Romford Recorder
- Front cover on 2 January 2026
- Type: Weekly newspaper
- Format: Tabloid
- Owner: USA Today Co.
- Publisher: Newsquest
- Editor: Simon Murfitt
- Founded: 1899
- Language: English
- Headquarters: Queens House, 55/56 Lincolns Inn Fields, London, WC2A 3LJ
- Country: United Kingdom
- Circulation: 8,852 (as of 2024)
- ISSN: 0961-3382
- Website: www.romfordrecorder.co.uk

= Romford Recorder =

Newspaper in London, UK

The Romford Recorder is a local newspaper for the town of Romford and the wider London Borough of Havering.

==History==
The newspaper was established in 1899.

In 1934, the paper successfully defended itself against an accusation of libel by Frederick Standen, a member of Hornchurch Urban District Council, who claimed a letter published had incorrectly linked private interest in the development of a housing estate to his elected office.

In 1957, during petrol rationing caused by the Suez Crisis, the paper was found to be in contempt of the House of Commons for printing the headline "MPs too kind to themselves" for a story about parliamentarian petrol allowances.

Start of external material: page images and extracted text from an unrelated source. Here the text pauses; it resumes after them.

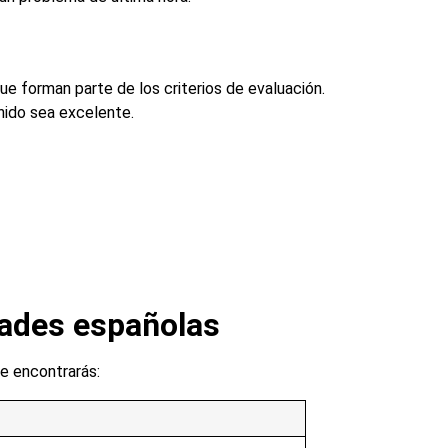
e forman parte de los criterios de evaluación.
nido sea excelente.
dades españolas
e encontrarás: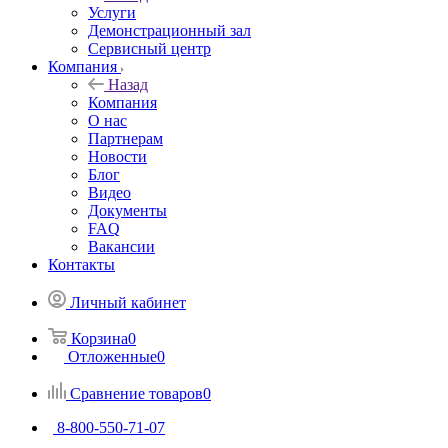
Услуги
Демонстрационный зал
Сервисный центр
Компания
Назад
Компания
О нас
Партнерам
Новости
Блог
Видео
Документы
FAQ
Вакансии
Контакты
Личный кабинет
Корзина
0
Отложенные
0
Сравнение товаров
0
8-800-550-71-07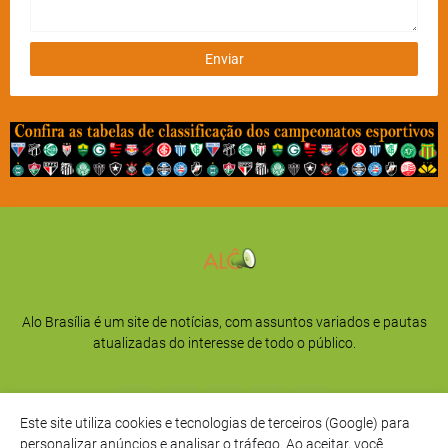
Alo Brasília é um site de notícias, com assuntos variados e pautas
atualizadas do interesse de todo o público.
Este site utiliza cookies e tecnologias de terceiros (Google) para
personalizar anúncios e analisar o tráfego. Ao aceitar, você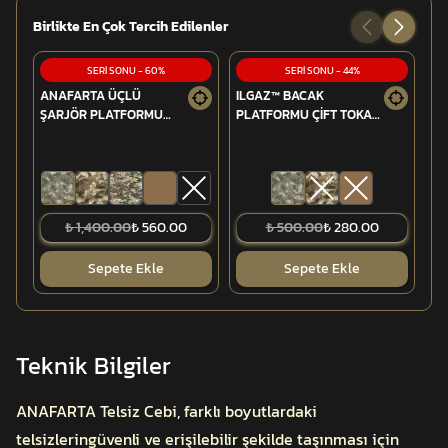
Birlikte En Çok Tercih Edilenler
SERİ SONU
-
60
%
SERİ SONU
-
44
%
ANAFARTA ÜÇLÜ
ILGAZ™ BACAK
AN
ŞARJÖR PLATFORMU
PLATFORMU ÇİFT TOKA
ŞA
(MPT-76/G3)
(SAĞ)
(5
₺ 1,400.00
₺ 560.00
₺ 500.00
₺ 280.00
Sepete Ekle
Sepete Ekle
Teknik Bilgiler
ANAFARTA Telsiz Cebi, farklı boyutlardaki
telsizleringüvenli ve erişilebilir şekilde taşınması için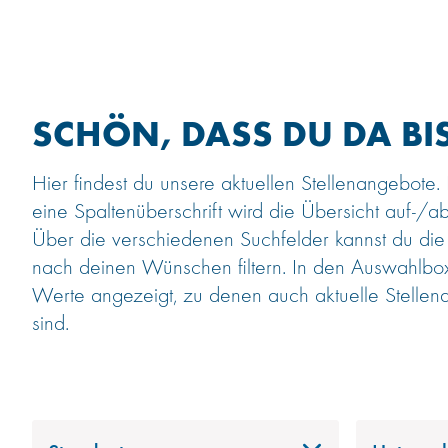
SCHÖN, DASS DU DA BIS
Hier findest du unsere aktuellen Stellenangebote.
eine Spaltenüberschrift wird die Übersicht auf-/ab
Über die verschiedenen Suchfelder kannst du die
nach deinen Wünschen filtern. In den Auswahlb
Werte angezeigt, zu denen auch aktuelle Stellen
sind.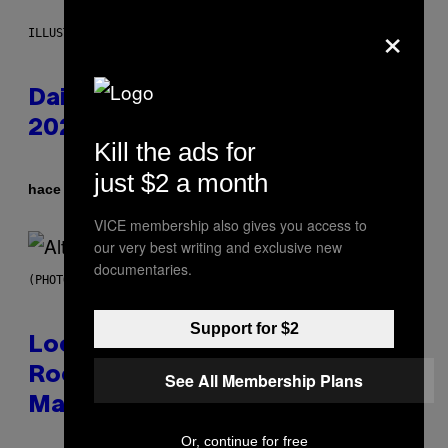
×
ILLUSTRATION BY REESA.
Daily Horoscope: August 6,
2026
Kill the ads for
just $2 a month
Por
hace 3 horas
Ashley Fike
VICE membership also gives you access to
our very best writing and exclusive new
documentaries.
(PHOTO BY MICK HUTSON/REDFERNS)
Support for $2
Looking For the Perfect Alt-
Rock Mixtape for Your Boo? I
See All Membership Plans
Made It for You Already
Or, continue for free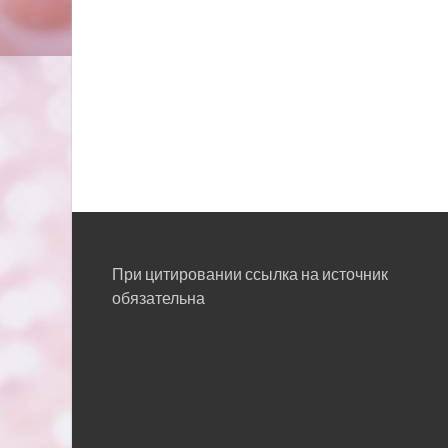
При цитировании ссылка на источник
обязательна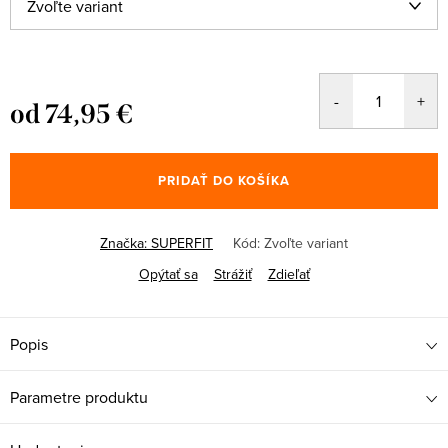
od
74,95 €
Jednotková
cena:
PRIDAŤ DO KOŠÍKA
Značka:
SUPERFIT
Kód:
Zvoľte variant
Opýtať sa
Strážiť
Zdieľať
Popis
Parametre produktu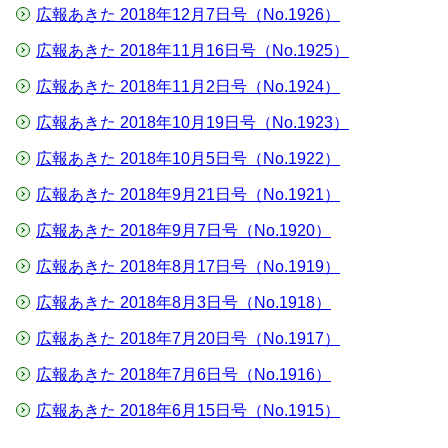
広報あきた 2018年12月7日号（No.1926）
広報あきた 2018年11月16日号（No.1925）
広報あきた 2018年11月2日号（No.1924）
広報あきた 2018年10月19日号（No.1923）
広報あきた 2018年10月5日号（No.1922）
広報あきた 2018年9月21日号（No.1921）
広報あきた 2018年9月7日号（No.1920）
広報あきた 2018年8月17日号（No.1919）
広報あきた 2018年8月3日号（No.1918）
広報あきた 2018年7月20日号（No.1917）
広報あきた 2018年7月6日号（No.1916）
広報あきた 2018年6月15日号（No.1915）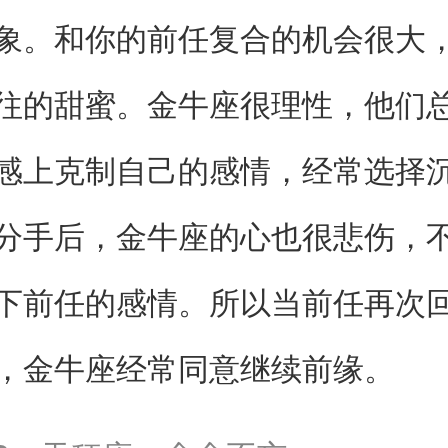
象。和你的前任复合的机会很大
往的甜蜜。金牛座很理性，他们
感上克制自己的感情，经常选择
分手后，金牛座的心也很悲伤，
下前任的感情。所以当前任再次
，金牛座经常同意继续前缘。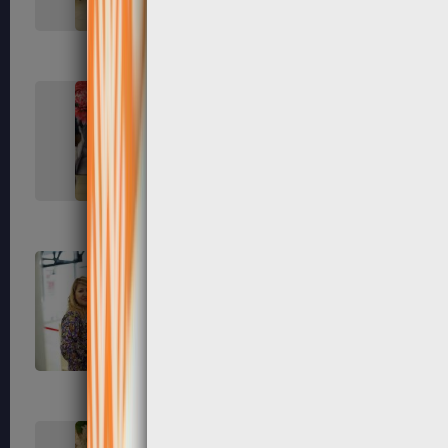
119
121
125
127
131
133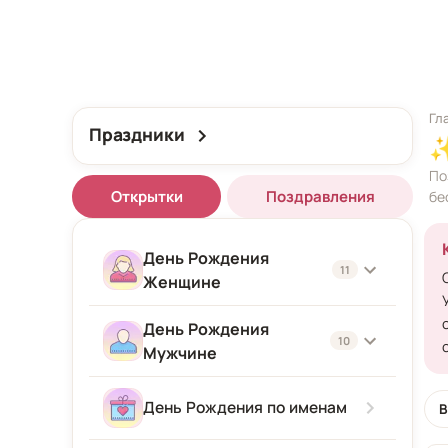
Гл
Праздники
По
Открытки
Поздравления
бе
День Рождения
11
Женщине
День Рождения
Женщине
10
Мужчине
Подруге
Мужчине
День Рождения по именам
В
Девушке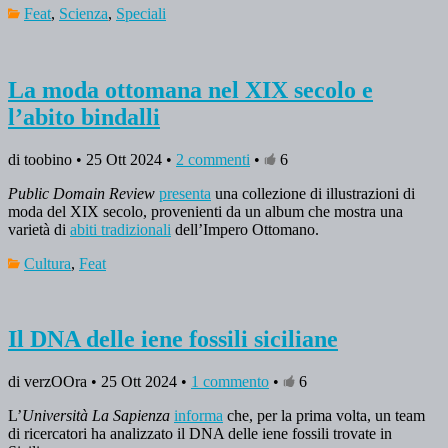
Feat
,
Scienza
,
Speciali
La moda ottomana nel XIX secolo e
l’abito bindalli
di toobino • 25 Ott 2024 •
2 commenti
•
6
Public Domain Review
presenta
una collezione di illustrazioni di
moda del XIX secolo, provenienti da un album che mostra una
varietà di
abiti tradizionali
dell’Impero Ottomano.
Cultura
,
Feat
Il DNA delle iene fossili siciliane
di verzOOra • 25 Ott 2024 •
1 commento
•
6
L’
Università La Sapienza
informa
che, per la prima volta, un team
di ricercatori ha analizzato il DNA delle iene fossili trovate in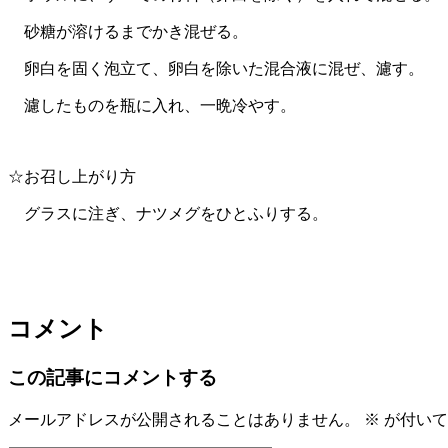
砂糖が溶けるまでかき混ぜる。
卵白を固く泡立て、卵白を除いた混合液に混ぜ、濾す。
濾したものを瓶に入れ、一晩冷やす。
☆お召し上がり方
グラスに注ぎ、ナツメグをひとふりする。
コメント
この記事にコメントする
メールアドレスが公開されることはありません。
※
が付いて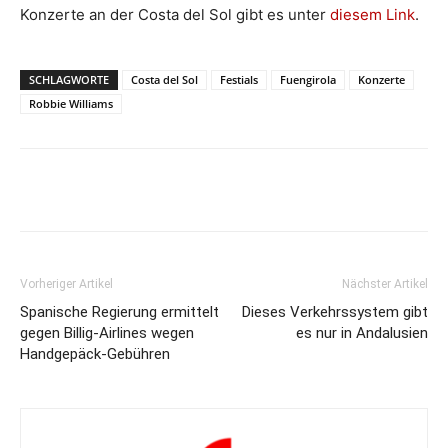
Konzerte an der Costa del Sol gibt es unter
diesem Link
.
SCHLAGWORTE
Costa del Sol
Festials
Fuengirola
Konzerte
Robbie Williams
Vorheriger Artikel
Nächster Artikel
Spanische Regierung ermittelt
Dieses Verkehrssystem gibt
gegen Billig-Airlines wegen
es nur in Andalusien
Handgepäck-Gebühren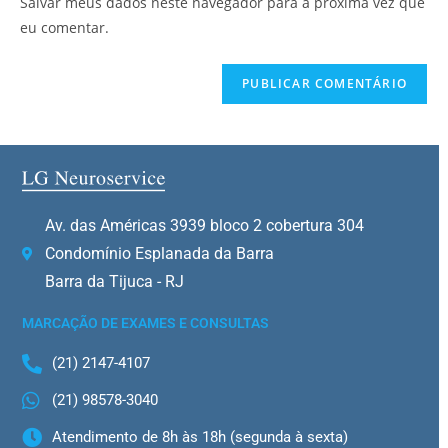
Salvar meus dados neste navegador para a próxima vez que
eu comentar.
Av. das Américas 3939 bloco 2 cobertura 304
Condomínio Esplanada da Barra
Barra da Tijuca - RJ
MARCAÇÃO DE EXAMES E CONSULTAS
(21) 2147-4107
(21) 98578-3040
Atendimento de 8h às 18h (segunda à sexta)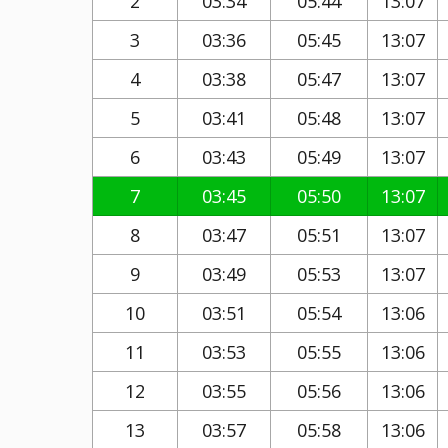
2
03:34
05:44
13:07
3
03:36
05:45
13:07
4
03:38
05:47
13:07
5
03:41
05:48
13:07
6
03:43
05:49
13:07
7
03:45
05:50
13:07
8
03:47
05:51
13:07
9
03:49
05:53
13:07
10
03:51
05:54
13:06
11
03:53
05:55
13:06
12
03:55
05:56
13:06
13
03:57
05:58
13:06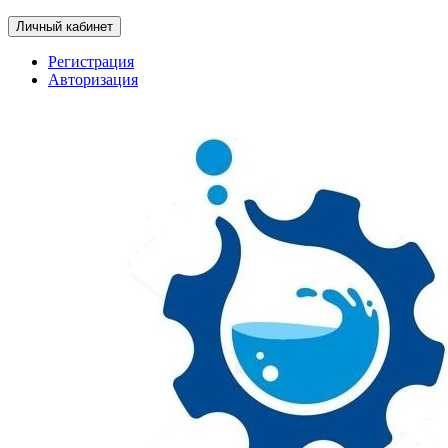
Личный кабинет
Регистрация
Авторизация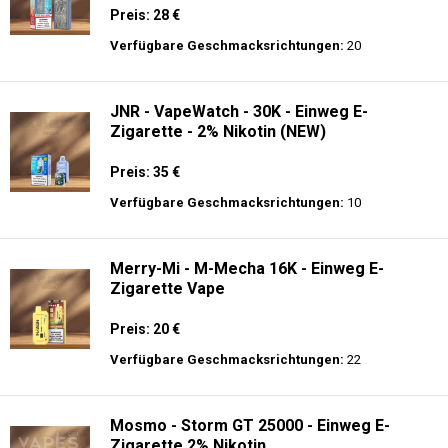
Preis: 28 €
Verfügbare Geschmacksrichtungen:
20
JNR - VapeWatch - 30K - Einweg E-
Zigarette - 2% Nikotin (NEW)
Preis: 35 €
Verfügbare Geschmacksrichtungen:
10
Merry-Mi - M-Mecha 16K - Einweg E-
Zigarette Vape
Preis: 20 €
Verfügbare Geschmacksrichtungen:
22
Mosmo - Storm GT 25000 - Einweg E-
Zigarette 2% Nikotin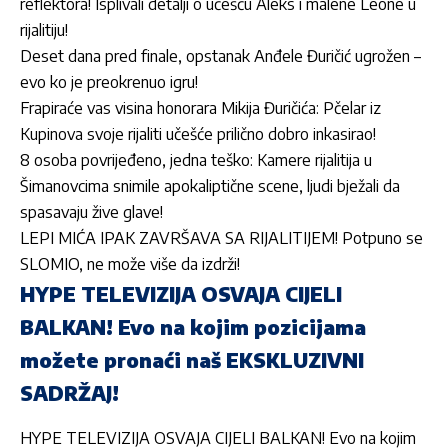
reflektora! Isplivali detalji o učešću Aleks i malene Leone u
rijalitiju!
Deset dana pred finale, opstanak Anđele Đuričić ugrožen –
evo ko je preokrenuo igru!
Frapiraće vas visina honorara Mikija Đuričića: Pčelar iz
Kupinova svoje rijaliti učešće prilično dobro inkasirao!
8 osoba povrijeđeno, jedna teško: Kamere rijalitija u
Šimanovcima snimile apokaliptične scene, ljudi bježali da
spasavaju žive glave!
LEPI MIĆA IPAK ZAVRŠAVA SA RIJALITIJEM! Potpuno se
SLOMIO, ne može više da izdrži!
HYPE TELEVIZIJA OSVAJA CIJELI
BALKAN! Evo na kojim pozicijama
možete pronaći naš EKSKLUZIVNI
SADRŽAJ!
HYPE TELEVIZIJA OSVAJA CIJELI BALKAN! Evo na kojim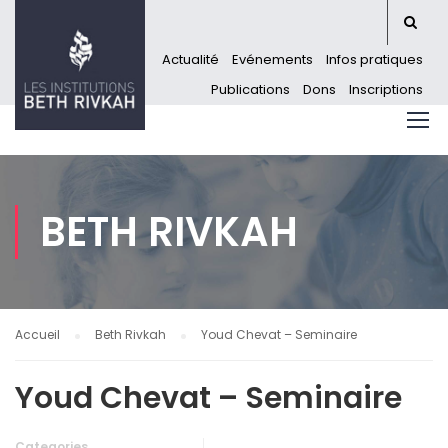
Actualité
Evénements
Infos pratiques
Publications
Dons
Inscriptions
BETH RIVKAH
Accueil
Beth Rivkah
Youd Chevat – Seminaire
Youd Chevat – Seminaire
Categories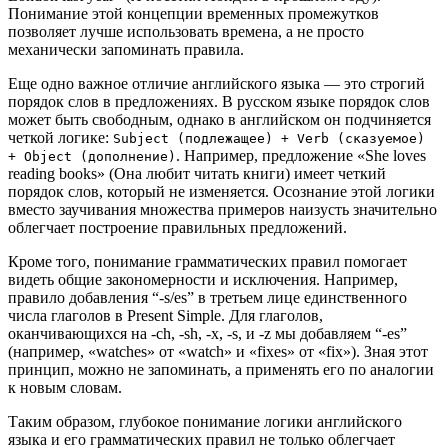
Понимание этой концепции временных промежутков
позволяет лучше использовать времена, а не просто
механически запоминать правила.
Еще одно важное отличие английского языка — это строгий
порядок слов в предложениях. В русском языке порядок слов
может быть свободным, однако в английском он подчиняется
четкой логике:
Subject (подлежащее) + Verb (сказуемое)
. Например, предложение «She loves
+ Object (дополнение)
reading books» (Она любит читать книги) имеет четкий
порядок слов, который не изменяется. Осознание этой логики
вместо заучивания множества примеров наизусть значительно
облегчает построение правильных предложений.
Кроме того, понимание грамматических правил помогает
видеть общие закономерности и исключения. Например,
правило добавления “-s/es” в третьем лице единственного
числа глаголов в Present Simple. Для глаголов,
оканчивающихся на -ch, -sh, -x, -s, и -z мы добавляем “-es”
(например, «watches» от «watch» и «fixes» от «fix»). Зная этот
принцип, можно не запоминать, а применять его по аналогии
к новым словам.
Таким образом, глубокое понимание логики английского
языка и его грамматических правил не только облегчает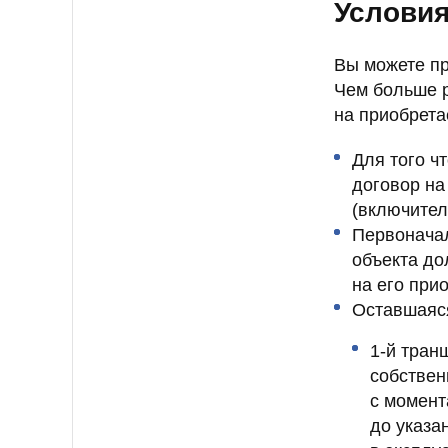
Условия
Вы можете пр
Чем больше р
на приобрета
Для того ч
договор на 
(включител
Первоначал
объекта до
на его при
Оставшаяся
1‑й тран
собствен
с момент
до указа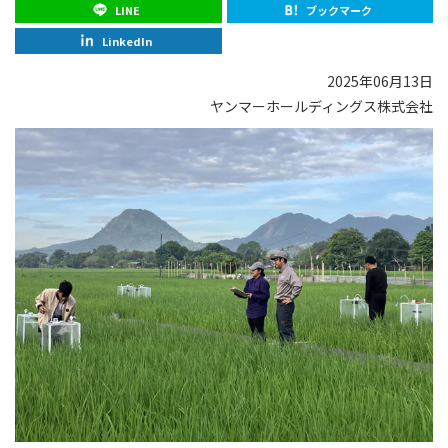
LINE
ブックマーク
LinkedIn
2025年06月13日
ヤンマーホールディングス株式会社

Following the departure of Mark Sweetingham in 2013, there ceased to be a single editor for the publication and responsibility was shared with other publications.

Archant, including the Romford Recorder, was purchased by Newsquest in 2022.

In 2024, the publication won a three-year legal battle with Havering London Borough Council over the publication of an internal investigation into racism that found discrimination had been "normalised" at the authority.

==Circulation==
During 2024, the publication had an average circulation of 8,852 from paid and free copies.